Borders are not of God, they are lines and divisions fabricated by us, often through greed, war, manipulation, and oppression, through our own devices. Borders are arbitrary, just as the laws that decide who is in and who is out. The difference between a legal immigrant and an illegal one is simply when you got here and how. Unless you are First Nations – you are an immigrant to these shores. This is not your birth right, any more or any less than anyone else’s. To say that another human being is a criminal because they arrived after a certain date seems unwarranted and extreme to me. You can argue that we simply don’t have space, it’s practical, we must
abide by the law, etc. … I understand all that. It’s the vehemence and vengeance involved that concerns me so deeply, because of the damage done to everyone involved. The way these policies are spoken about dehumanizes both those they address, and those whose mouths and hearts speak these words aloud. Both sides of the equation are damaged.
This is not the way of God – God is above all of that. And thankfully, God is beneath all that – with us here in our midst, on the ground with all of the people of all the families of the earth. There’s enough God to go around. Enough blessing, enough grace – to fill the sky with stars. So we can expand our hearts a bit, and ease our anxiety, whatever has us so vexed that we cannot allow “those people” to be fully human in our eyes.
As we consider better solutions than the ‘all or nothing’ our rhetoric and our politics have been reduced to lately – like simply abandoning the DACA program, or building a wall.

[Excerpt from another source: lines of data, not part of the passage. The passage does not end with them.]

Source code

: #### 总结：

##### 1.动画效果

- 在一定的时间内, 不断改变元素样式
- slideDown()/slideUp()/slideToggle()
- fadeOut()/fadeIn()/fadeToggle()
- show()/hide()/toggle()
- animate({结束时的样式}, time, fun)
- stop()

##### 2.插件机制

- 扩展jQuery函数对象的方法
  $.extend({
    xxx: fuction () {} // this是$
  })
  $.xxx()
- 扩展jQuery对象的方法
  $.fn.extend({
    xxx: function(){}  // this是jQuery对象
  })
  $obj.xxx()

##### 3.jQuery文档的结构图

For beyond the political or economic ramifications, which are significant, much more importantly (and all that matters coming from a pulpit), is what affect it has on us as a people. Particularly on us a people of God: “those people” whoever they are this round, are a blessing, and they bless us, and through them we may continue to be a blessing to others. As we extend the blessings we have received ourselves from this place, from others before us.
We need to be unafraid to bind people to us a little more tightly, particularly those who are not exactly like us. Just as those who came before us were willing to bind our ancestors into the fabric of community so that we might flourish and thrive. So that we might be better stewards of the blessings bestowed upon us… yes, life, and liberty, and community, and God’s blessing for all the families of the earth, the covenantal promises of God’s grace.

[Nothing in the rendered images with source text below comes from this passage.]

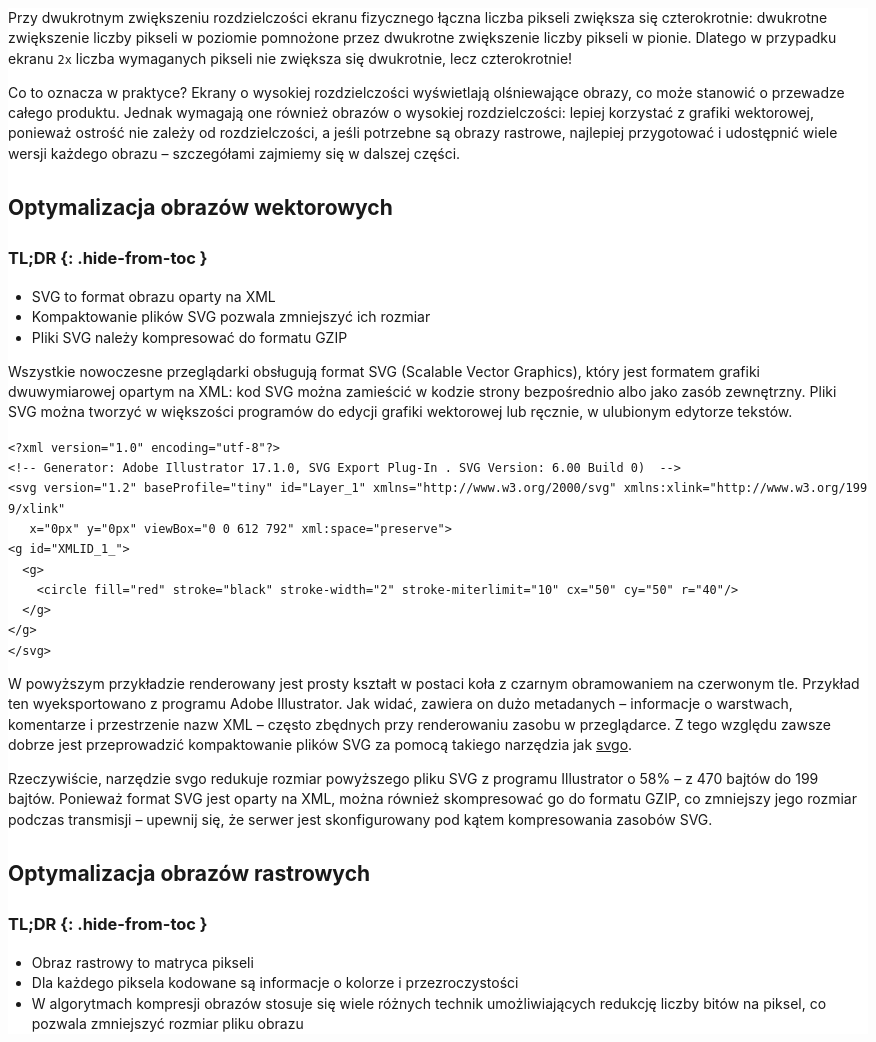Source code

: Przy dwukrotnym zwiększeniu rozdzielczości ekranu fizycznego łączna liczba pikseli zwiększa się czterokrotnie: dwukrotne zwiększenie liczby pikseli w poziomie pomnożone przez dwukrotne zwiększenie liczby pikseli w pionie. Dlatego w przypadku ekranu `2x` liczba wymaganych pikseli nie zwiększa się dwukrotnie, lecz czterokrotnie!

Co to oznacza w praktyce? Ekrany o wysokiej rozdzielczości wyświetlają olśniewające obrazy, co może stanowić o przewadze całego produktu. Jednak wymagają one również obrazów o wysokiej rozdzielczości: lepiej korzystać z grafiki wektorowej, ponieważ ostrość nie zależy od rozdzielczości, a jeśli potrzebne są obrazy rastrowe, najlepiej przygotować i udostępnić wiele wersji każdego obrazu &ndash; szczegółami zajmiemy się w dalszej części.


## Optymalizacja obrazów wektorowych

### TL;DR {: .hide-from-toc }
- SVG to format obrazu oparty na XML
- Kompaktowanie plików SVG pozwala zmniejszyć ich rozmiar
- Pliki SVG należy kompresować do formatu GZIP


Wszystkie nowoczesne przeglądarki obsługują format SVG (Scalable Vector Graphics), który jest formatem grafiki dwuwymiarowej opartym na XML: kod SVG można zamieścić w kodzie strony bezpośrednio albo jako zasób zewnętrzny. Pliki SVG można tworzyć w większości programów do edycji grafiki wektorowej lub ręcznie, w ulubionym edytorze tekstów.


    <?xml version="1.0" encoding="utf-8"?>
    <!-- Generator: Adobe Illustrator 17.1.0, SVG Export Plug-In . SVG Version: 6.00 Build 0)  -->
    <svg version="1.2" baseProfile="tiny" id="Layer_1" xmlns="http://www.w3.org/2000/svg" xmlns:xlink="http://www.w3.org/1999/xlink"
       x="0px" y="0px" viewBox="0 0 612 792" xml:space="preserve">
    <g id="XMLID_1_">
      <g>
        <circle fill="red" stroke="black" stroke-width="2" stroke-miterlimit="10" cx="50" cy="50" r="40"/>
      </g>
    </g>
    </svg>
    

W powyższym przykładzie renderowany jest prosty kształt w postaci koła z czarnym obramowaniem na czerwonym tle. Przykład ten wyeksportowano z programu Adobe Illustrator. Jak widać, zawiera on dużo metadanych &ndash; informacje o warstwach, komentarze i przestrzenie nazw XML &ndash; często zbędnych przy renderowaniu zasobu w przeglądarce. Z tego względu zawsze dobrze jest przeprowadzić kompaktowanie plików SVG za pomocą takiego narzędzia jak [svgo](https://github.com/svg/svgo).

Rzeczywiście, narzędzie svgo redukuje rozmiar powyższego pliku SVG z programu Illustrator o 58% &ndash; z 470 bajtów do 199 bajtów. Ponieważ format SVG jest oparty na XML, można również skompresować go do formatu GZIP, co zmniejszy jego rozmiar podczas transmisji &ndash; upewnij się, że serwer jest skonfigurowany pod kątem kompresowania zasobów SVG.


## Optymalizacja obrazów rastrowych

### TL;DR {: .hide-from-toc }
- Obraz rastrowy to matryca pikseli
- Dla każdego piksela kodowane są informacje o kolorze i przezroczystości
- W algorytmach kompresji obrazów stosuje się wiele różnych technik umożliwiających redukcję liczby bitów na piksel, co pozwala zmniejszyć rozmiar pliku obrazu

As another hurricane sweeps across this country, once again it’s those on the margins who suffering most immediately – who have the fewest resources, who are least able to evacuate, or able to recover from losses incurred. The poorest people in our nation will suffer the most this hurricane season.
Unless we choose to bind them to ourselves. Make them part of our consciousness, extend our circle to include them. If they are of us, then they have weight, they have advocacy, someone will notice what is happening to them, someone will make sure they are not forgotten. And not because they are to be pitied, but because they are a blessing and we need them.
You’ve heard that grace people say, that goes: “Lord bless this food to our use and us to Thy service, and make us ever mindful of the needs of others.” My mentor, Father Rhys, would add a phrase. He would say: “and make us ever mindful of the needs of others, and our need of them. Amen.”
My Friends, there is perspective and blessing, grace upon grace, and the presence of Christ in our midst, when we are together. Particularly when we are together with those who are not like us, but perhaps in need of our attention and care.
Gathered together, in crisis and in calm, together we can become the kind of great nation and people that God and Abraham dreamed about; the Kingdom of God that Jesus invites us to create here on earth, even as it is in heaven. Amen.